Raw data Block Start

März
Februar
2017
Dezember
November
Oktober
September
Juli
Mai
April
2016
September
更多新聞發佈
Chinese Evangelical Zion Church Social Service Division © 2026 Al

Raw data Block End
Raw data Block Start

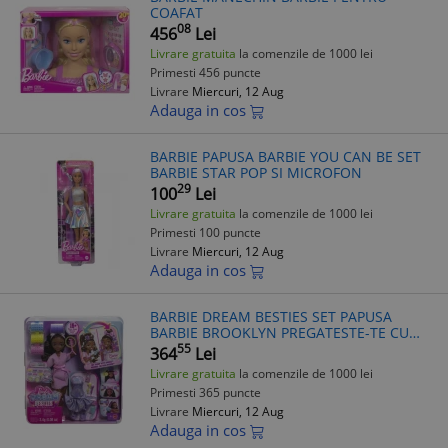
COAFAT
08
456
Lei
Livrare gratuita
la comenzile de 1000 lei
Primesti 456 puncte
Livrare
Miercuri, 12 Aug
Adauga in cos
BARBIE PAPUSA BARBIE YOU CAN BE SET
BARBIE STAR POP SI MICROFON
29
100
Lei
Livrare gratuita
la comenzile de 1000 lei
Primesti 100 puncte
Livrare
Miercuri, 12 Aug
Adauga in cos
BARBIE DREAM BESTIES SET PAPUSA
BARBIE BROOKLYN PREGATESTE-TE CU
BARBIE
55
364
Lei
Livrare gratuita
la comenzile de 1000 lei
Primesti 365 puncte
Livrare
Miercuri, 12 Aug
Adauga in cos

Raw data Block End
Raw data Block Start

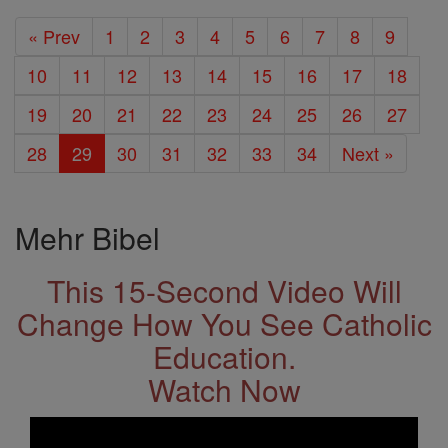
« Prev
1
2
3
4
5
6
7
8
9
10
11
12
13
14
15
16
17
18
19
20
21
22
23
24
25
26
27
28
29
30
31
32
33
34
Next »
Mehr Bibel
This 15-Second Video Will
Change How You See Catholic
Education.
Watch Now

Raw data Block End

Reproduce each line from the records that contains the word "PAPUSA".

Written solution:
BARBIE PAPUSA BARBIE YOU CAN BE SET
BARBIE DREAM BESTIES SET PAPUSA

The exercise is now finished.